Come presidente di una di queste istituzioni, qualche anno prima del Quirinale, stavolta al vertice della Camera dei deputati, ricevette in gran segreto nelle lavanderie di Montecitorio, lontano da orecchie indiscrete, uno dei pretori che a metà degli anni Settanta scoperchiarono la pentola maleodorante dello scandalo dei petroli. Un particolare sconosciuto, questo della lavanderia rivelato nel film, che però racconta di che pasta fosse fatto Pertini. Ovviamente avrebbero potuto scegliere nel film i particolari della storia politica dell’esponente socialista Sandro Pertini, i suoi scontri con Nenni nei rapporti con i comunisti, il suo ruolo ostile alla scissione socialdemocratica del compagno di antifascismo Giuseppe Saragat, la sua visione del centrosinistra agli albori degli anni Sessanta, con la collaborazione di governo tra la Dc e il Psi. Ma la scelta si è concentrata sul rapporto di Pertini con gli italiani, con l’Italia fuori delle determinazioni di partito.
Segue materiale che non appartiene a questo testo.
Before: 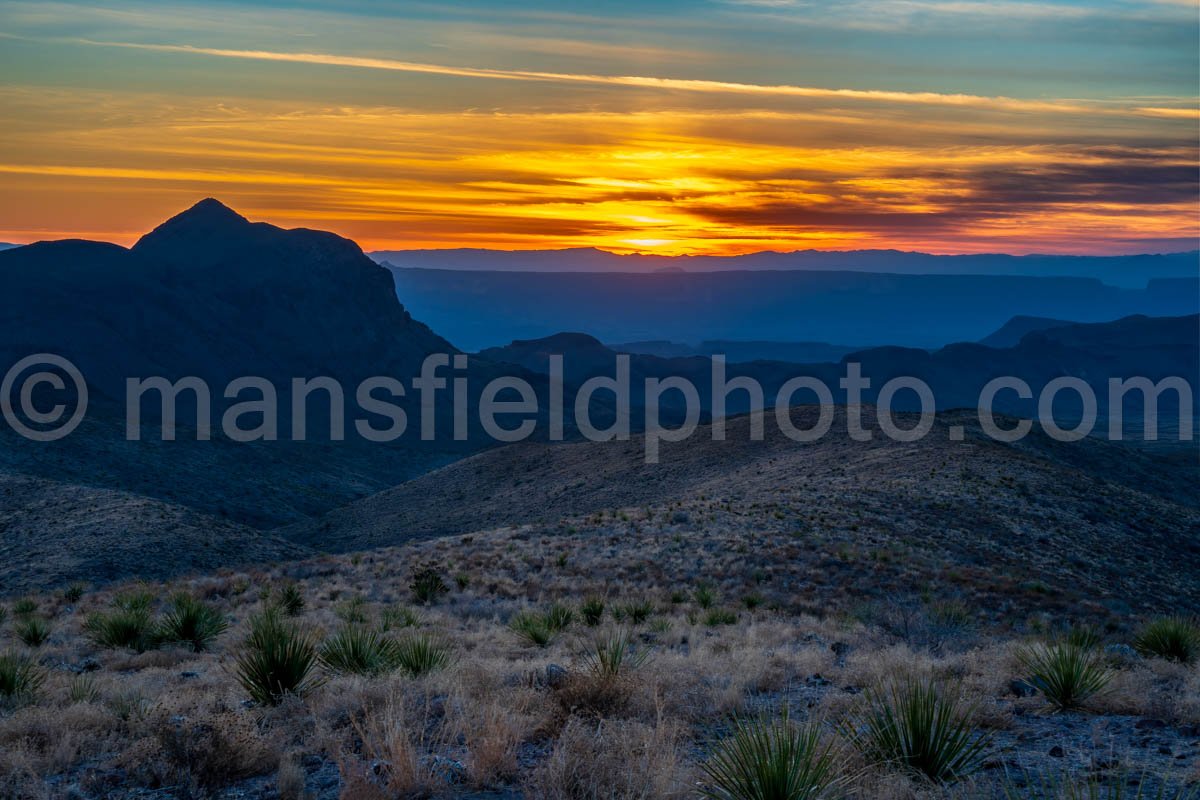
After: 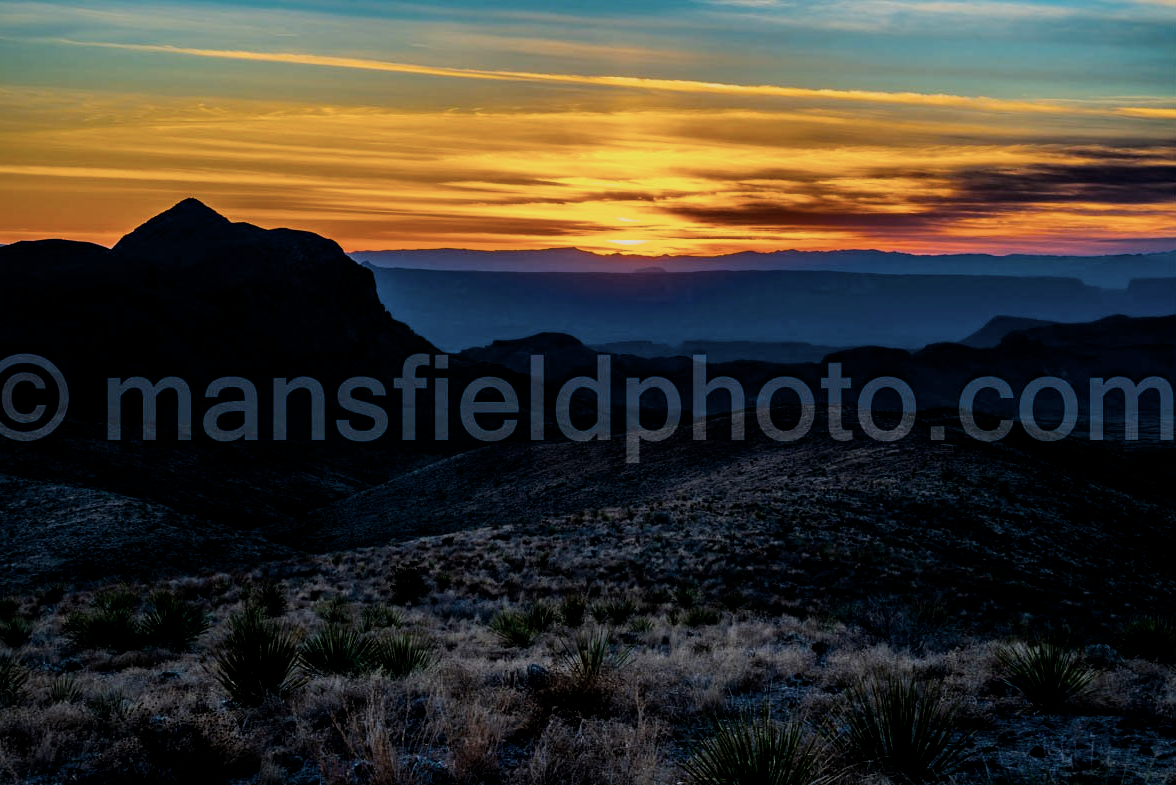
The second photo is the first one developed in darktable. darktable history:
filmic rgb: black relative exposure -5.09 EV, white relative exposure 3.97 EV, hardness 2.88, contrast 1.301, highlights saturation mix -29.18%
crop: left 1.637%, right 0.277%, bottom 1.822%
color balance rgb: global offset › luminance -0.891%, perceptual saturation grading › global saturation 25.732%, global vibrance 30.473%
contrast brightness saturation: contrast 0.063, brightness -0.01, saturation -0.221
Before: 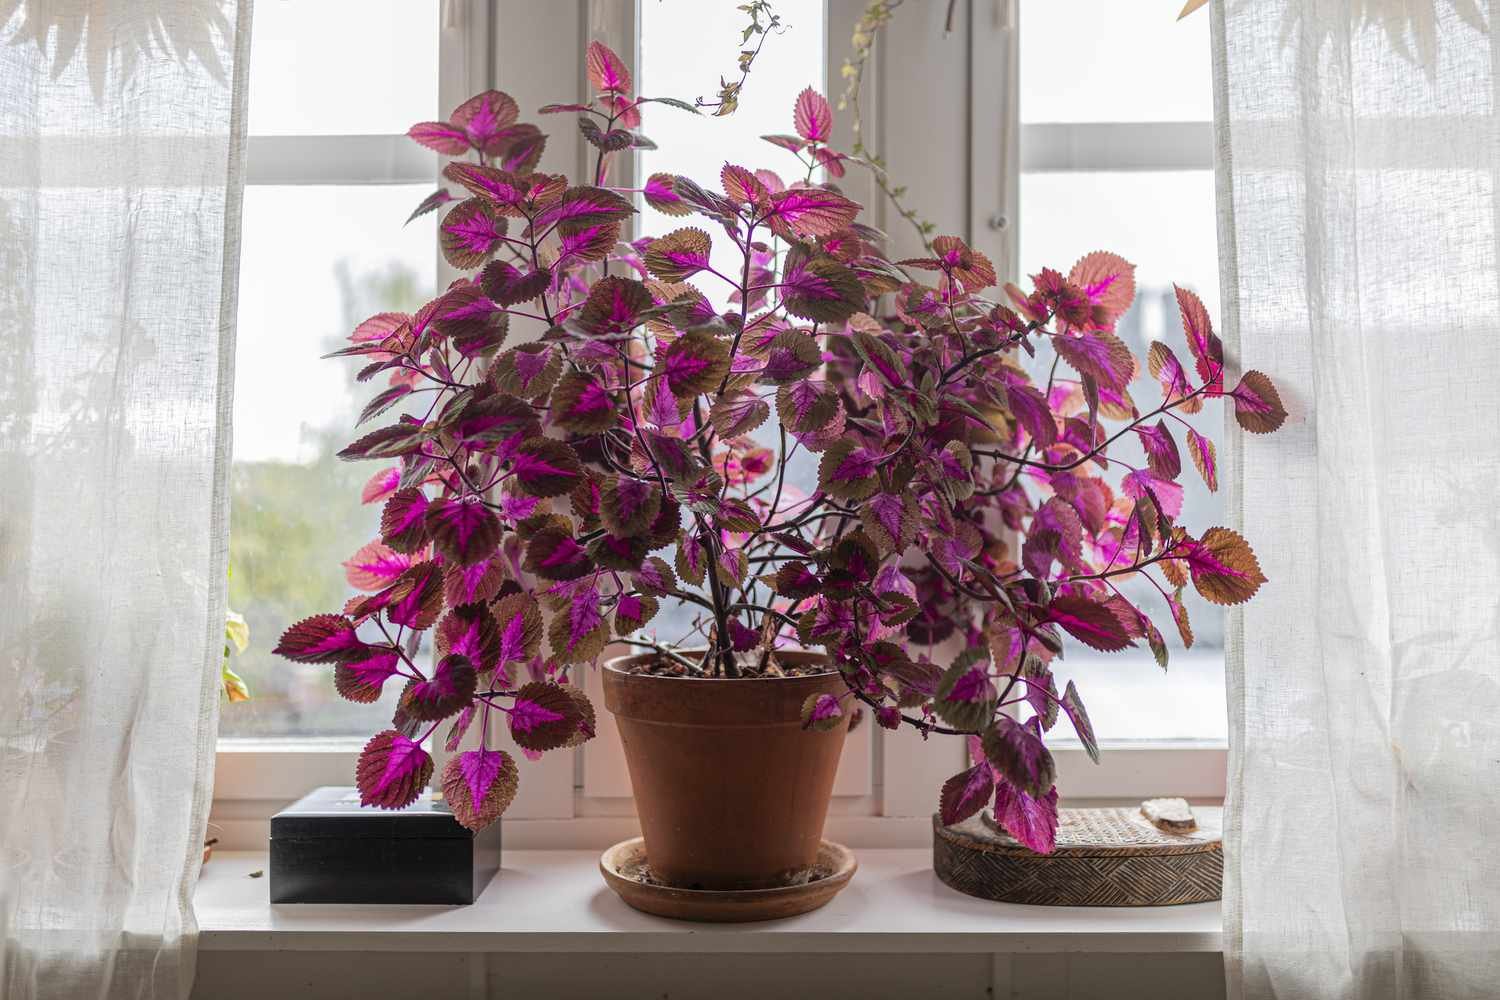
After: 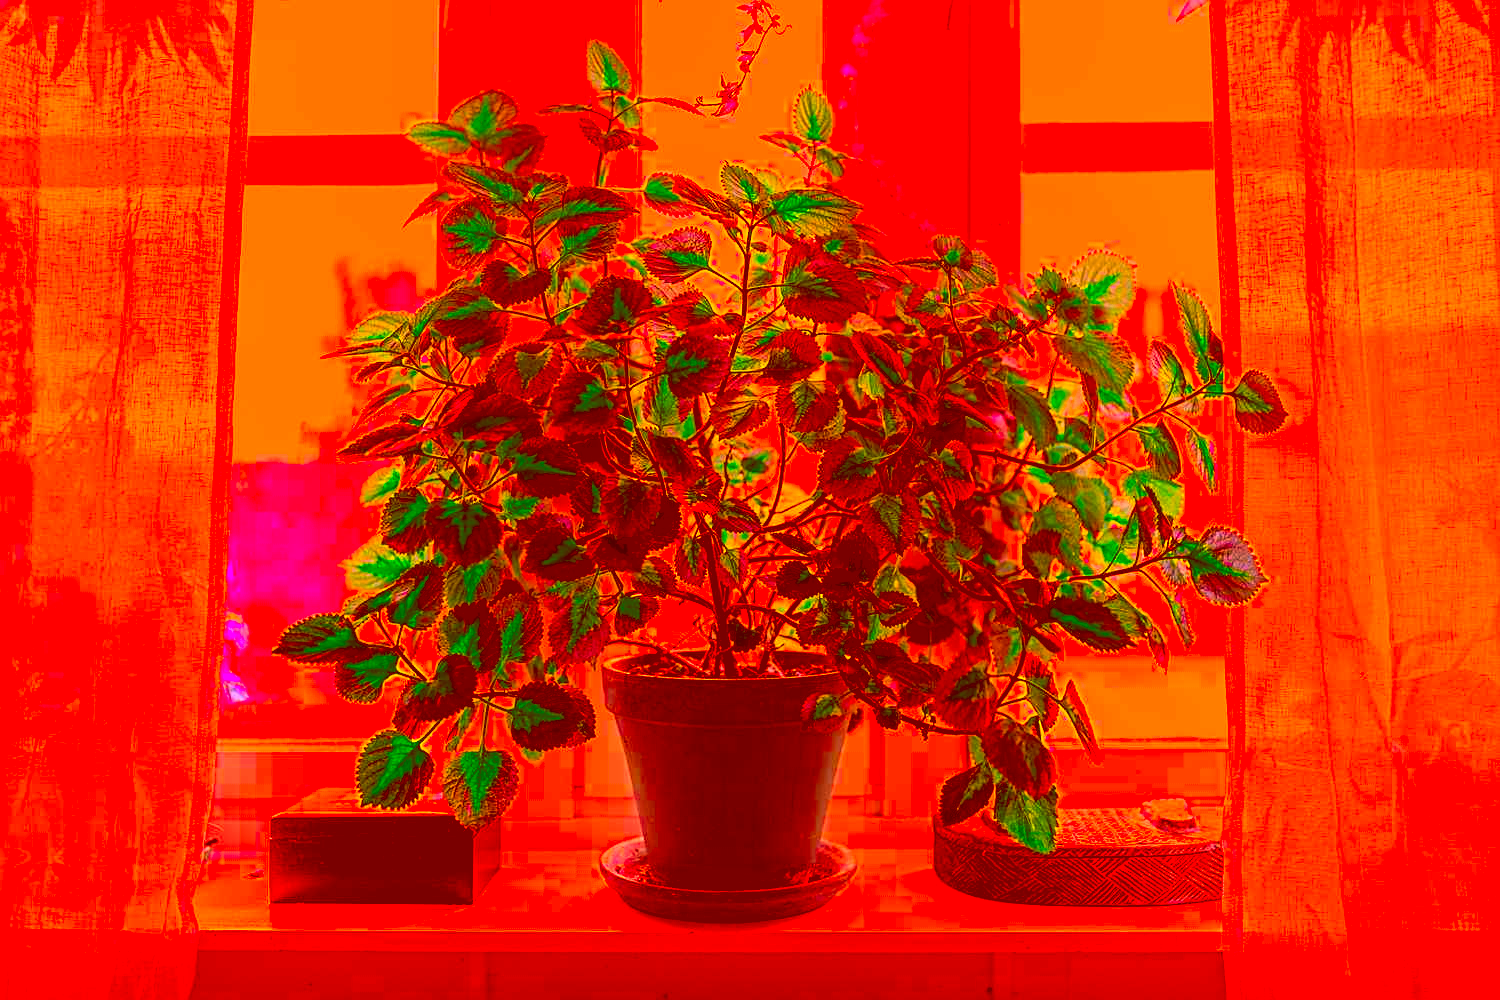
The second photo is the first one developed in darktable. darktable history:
sharpen: on, module defaults
rgb levels: levels [[0.01, 0.419, 0.839], [0, 0.5, 1], [0, 0.5, 1]]
color correction: highlights a* -39.68, highlights b* -40, shadows a* -40, shadows b* -40, saturation -3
E la forza con cui Pertini si mise contro la corrente dominante della politica di allora (di allora?) per nascondere l’entità dei finanziamenti illeciti ai partiti è la prova della singolarità che accompagna tutta intera la sua storia personale e politica.
Con una colonna sonora che allinea le varie manifestazioni di simpatia e di attenzione che la musica ha dedicato a Pertini, il film mette in luce tutti gli episodi salienti che hanno fatto del Presidente che «fuma la pipa» un’icona molto amata. 
Il momento difficile in cui Pertini, dopo il terremoto in Irpinia, si disse indignato in televisione per il ritardo nei soccorsi che avevano lasciato indifese le popolazioni colpite. Una scena che tra l’altro fu un impulso a dotarsi di una Protezione civile moderna degna di un Paese non più prigioniero della sua arretratezza. Ma soprattutto segnò (come ha notato Marcello Sorgi, insieme a Paolo Mieli e Eugenio Scalfari, uno dei giornalisti che hanno offerto testimonianza sulla figura di Pertini, oltre a quella di tanti esponenti politici, in primis il presidente Giorgio Napolitano) una svolta nell’immagine presidenziale: non più silente testimone che media e cuce, ma protagonista anche loquace di un ruolo delicatissimo nella vita politica e nella società. 
Quando Pertini si reca a Vermicino mentre per la prima volta in Italia la televisione si cimenta con una drammatica diretta, quella del povero Alfredino Rampi precipitato in un pozzo, intuisce che anche in questa dimensione emotiva si situa una svolta nella rappresentazione pubblica in Italia. E poi la sequenza indimenticabile della partecipazione di Pertini nella tribuna dello stadio di Madrid quando gli Azzurri del calcio conquistano per la terza volta la coppa di Campioni del mondo (compresa la partita a scopone scientifico che il Presidente gioca in aereo in coppia con Zoff, persa, lo rivela il portiere della Nazionale, proprio per via di un fatale errore presidenziale). E il desiderio, frustrato, di Pertini per un secondo settennato. 
La sua icona è restata intatta. Il suo ricordo, un po’ sbiadito nel tempo. Ma un protagonista della storia italiana viene rimesso in questo film nel Pantheon dell’immaginario collettivo. Da antifascista incarcerato. Da Presidente di tutti gli italiani.